§ **TASK REQUIREMENTS**
(A) In the passage on hospitality, give the text again starting with "When Jesus was" and going on through "when hosting breakfast?", but swap "meals" for "suppers".
(B) Answer these questions from the passage on hospitality:
(i) What is the homemade rolling pin still used to make?
(ii) How many large fish did the net hold on the last cast?
(iii) What did Jesus have waiting on the bed of warm coals?
(C) Take the passage on hospitality and Jesus' breakfast further, continuing from its final sentence.

§ **TEXT PROVIDED**
All I know is that when her much younger brother Jean next wanted to play baseball, he was missing a wooden bat. The homemade rolling pin leans in my kitchen window and is still used to make pies for the family. Genuine hospitality never requires a pie, but it does require a good host to welcome the guests.
When Jesus was guest in the home of Lazarus, Mary and Martha, I suspect he was greeted with both good food and good company. Jesus visited in other homes too, but he also hosted meals. How did the resurrected Jesus treat his guests when hosting breakfast?
Throughout a night fishing trip, Jesus’ disciples had cast their net numerous times, and again and again they hauled up empty nets and their disappointment must have mounted. Near dawn with nothing to show for their efforts, they decided to call off the fishing. Not knowing it was Jesus on shore, they heard him advise them to throw the net out one more time. They did. On the last cast, their net teemed with 153 large fish!
When the disciples stepped onto the sandy beach, they recognized their fishing guide -- Jesus. On a bed of warm coals, he had fish and bread awaiting the weary night shift. Jesus welcomed them, “Come and have breakfast” (John 21:12). He then served the fatigued men, first the bread and then the fish.

§ **SUPPLIED DATA**
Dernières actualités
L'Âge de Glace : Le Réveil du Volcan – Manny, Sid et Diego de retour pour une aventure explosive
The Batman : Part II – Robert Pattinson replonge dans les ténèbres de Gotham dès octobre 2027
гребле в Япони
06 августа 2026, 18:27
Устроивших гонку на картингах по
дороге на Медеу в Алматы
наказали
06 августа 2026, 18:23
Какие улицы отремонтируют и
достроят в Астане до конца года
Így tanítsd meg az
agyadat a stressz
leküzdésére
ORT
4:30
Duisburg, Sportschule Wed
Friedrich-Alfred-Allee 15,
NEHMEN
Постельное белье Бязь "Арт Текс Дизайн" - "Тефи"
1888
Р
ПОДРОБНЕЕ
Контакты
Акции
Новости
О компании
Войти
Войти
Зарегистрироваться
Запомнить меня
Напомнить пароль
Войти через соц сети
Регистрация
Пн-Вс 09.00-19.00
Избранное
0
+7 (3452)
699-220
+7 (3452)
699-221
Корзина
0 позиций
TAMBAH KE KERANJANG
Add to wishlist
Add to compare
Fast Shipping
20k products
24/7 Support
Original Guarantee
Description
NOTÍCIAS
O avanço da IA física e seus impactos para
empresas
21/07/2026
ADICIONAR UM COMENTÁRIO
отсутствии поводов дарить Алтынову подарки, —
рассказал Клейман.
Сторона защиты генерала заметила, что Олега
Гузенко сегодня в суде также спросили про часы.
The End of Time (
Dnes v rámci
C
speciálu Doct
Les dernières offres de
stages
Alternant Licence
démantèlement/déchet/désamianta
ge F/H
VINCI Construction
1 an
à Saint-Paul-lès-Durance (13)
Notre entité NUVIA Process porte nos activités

§ **WRITTEN RESPONSES**
(A)
When Jesus was guest in the home of Lazarus, Mary and Martha, I suspect he was greeted with both good food and good company. Jesus visited in other homes too, but he also hosted suppers. How did the resurrected Jesus treat his guests when hosting breakfast?

(B)
(i) Pies for the family.
(ii) 153.
(iii) Fish and bread.

(C)
All the ingredients for a meaningful gathering were in place. The fishermen needed rest from the night’s grueling work and they were very happy with the last catch at dawn. Besides that, their best friend had a fire going, and a satisfactory aroma of bread and fish must have made their mouths water. Good friends were together, and Jesus was present as servant and host.
Just like Grandma Harris changed a baseball bat into a rolling pin, God is in the remaking business too. He longs to reshape us into the same hospitable likeness of his Son. During the regular days of December and the feast times ahead, whether you are furnishing the pie or the appetite, cherish the time with family and friends.
Some of our most memorable gatherings are around tables. And this December we recognize again our impoverished state and that the Lord as gracious host still “prepares a table before us.”